A. On January 16, 1992, D Co., Ltd. (hereinafter “D”) entered into a credit-limit trading agreement with C Co., Ltd. (hereinafter “C”), and at this time, E jointly and severally guaranteed the debt of C under the above agreement.

(F) The Plaintiff acquired the credit limit transaction agreement and joint and several guarantee agreement on September 18, 2012 through the Korea Asset Management Corporation.

B. As to the registration of the establishment of a mortgage over G forest land of KRW 65,962 square meters (hereinafter “the instant real property”), F completed on February 18, 1992, the establishment of a mortgage over the maximum debt amount of KRW 150,000,000,000,000,000. The Defendant, on March 17, 1992, issued a provisional attachment order of KRW 500,000,000,000 for the claim amount of KRW 92Ka232,00,000,000,000,000,000 in Seoul Civil District Court of Seoul on March 26, 1992 (hereinafter “the provisional attachment order of this case”).
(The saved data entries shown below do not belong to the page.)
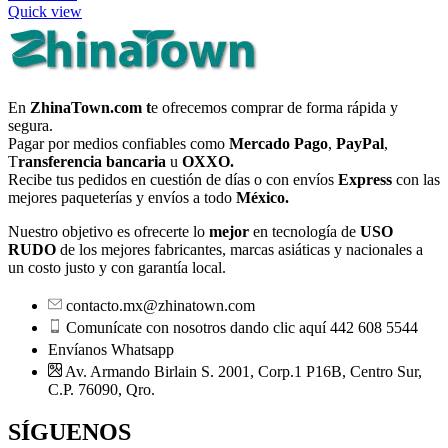
Quick view
En
ZhinaTown.com t
e ofrecemos comprar de forma rápida y
segura.
Pagar por medios confiables como
Mercado Pago
,
PayPal
,
T
ransferencia bancaria
u
OXXO.
Recibe tus pedidos en cuestión de días o con envíos
Express
con las
mejores paqueterías y envíos a todo
México.
Nuestro objetivo es ofrecerte lo
mejor
en tecnología de
USO
RUDO
de los mejores fabricantes, marcas asiáticas y nacionales a
un costo justo y con garantía local.
contacto.mx@zhinatown.com
Comunícate con nosotros dando clic aquí 442 608 5544
Envíanos Whatsapp
Av. Armando Birlain S. 2001, Corp.1 P16B, Centro Sur,
C.P. 76090, Qro.
SÍGUENOS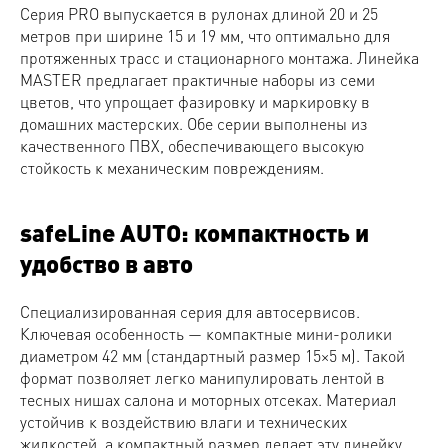
Серия PRO выпускается в рулонах длиной 20 и 25
метров при ширине 15 и 19 мм, что оптимально для
протяженных трасс и стационарного монтажа. Линейка
MASTER предлагает практичные наборы из семи
цветов, что упрощает фазировку и маркировку в
домашних мастерских. Обе серии выполнены из
качественного ПВХ, обеспечивающего высокую
стойкость к механическим повреждениям.
safeLine AUTO: компактность и
удобство в авто
Специализированная серия для автосервисов.
Ключевая особенность — компактные мини-ролики
диаметром 42 мм (стандартный размер 15×5 м). Такой
формат позволяет легко манипулировать лентой в
тесных нишах салона и моторных отсеках. Материал
устойчив к воздействию влаги и технических
жидкостей, а компактный размер делает эту линейку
C. From the voluntary auction procedure (the Jeju District Court H; hereinafter “instant auction procedure”) regarding the instant real estate commenced on February 16, 2015, a distribution schedule was formulated that KRW 150 million was distributed to the Defendant, who is the right holder of provisional seizure, with the amount of KRW 249,871,94, the amount to be actually distributed as April 22, 2016, to F, who is the mortgagee, among the amount of KRW 249,871,994, and the remainder of KRW 99,871,994.

D, on March 2, 2016, submitted a claim statement to the effect that “No claim exists based on the decision of provisional seizure of this case” and did not demand a distribution based on the provisional seizure of this case.
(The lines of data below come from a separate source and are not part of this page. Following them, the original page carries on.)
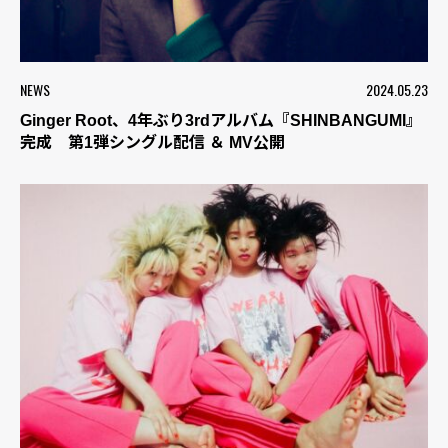
NEWS
2024.05.23
Ginger Root、4年ぶり3rdアルバム『SHINBANGUMI』
完成 第1弾シングル配信 ＆ MV公開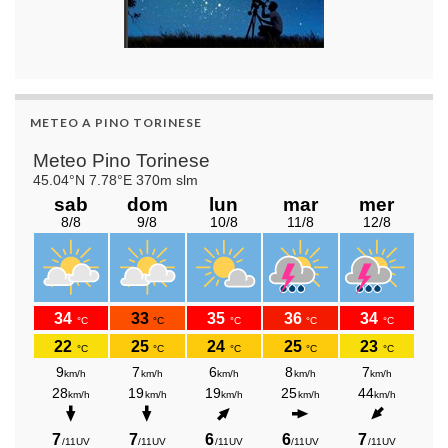
METEO A PINO TORINESE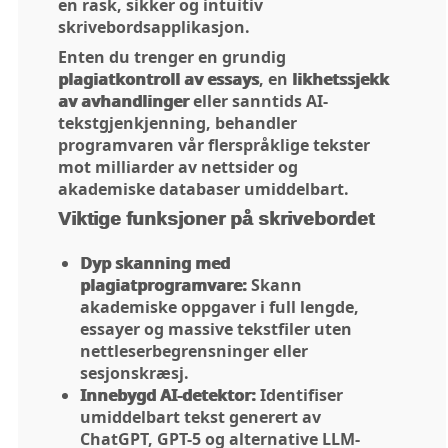
en rask, sikker og intuitiv
skrivebordsapplikasjon.
Enten du trenger en grundig
plagiatkontroll av essays
, en
likhetssjekk
av avhandlinger
eller sanntids AI-
tekstgjenkjenning, behandler
programvaren vår flerspråklige tekster
mot milliarder av nettsider og
akademiske databaser umiddelbart.
Viktige funksjoner på skrivebordet
Dyp skanning med
plagiatprogramvare:
Skann
akademiske oppgaver i full lengde,
essayer og massive tekstfiler uten
nettleserbegrensninger eller
sesjonskræsj.
Innebygd AI-detektor:
Identifiser
umiddelbart tekst generert av
ChatGPT, GPT-5 og alternative LLM-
E. Meanwhile, in a lawsuit of demurrer against distribution filed by the Defendant as Jeju District Court 2016dan53632, the Defendant’s decision of recommending reconciliation became final and conclusive and conclusive on July 5, 2017, to rectify the amount of dividend to F to be reduced to KRW 75 million, and the amount of dividend to the Defendant was added to KRW 75 million.

[Reasons for Recognition] Unsatisfy, Gap evidence 1 to 12, and Eul.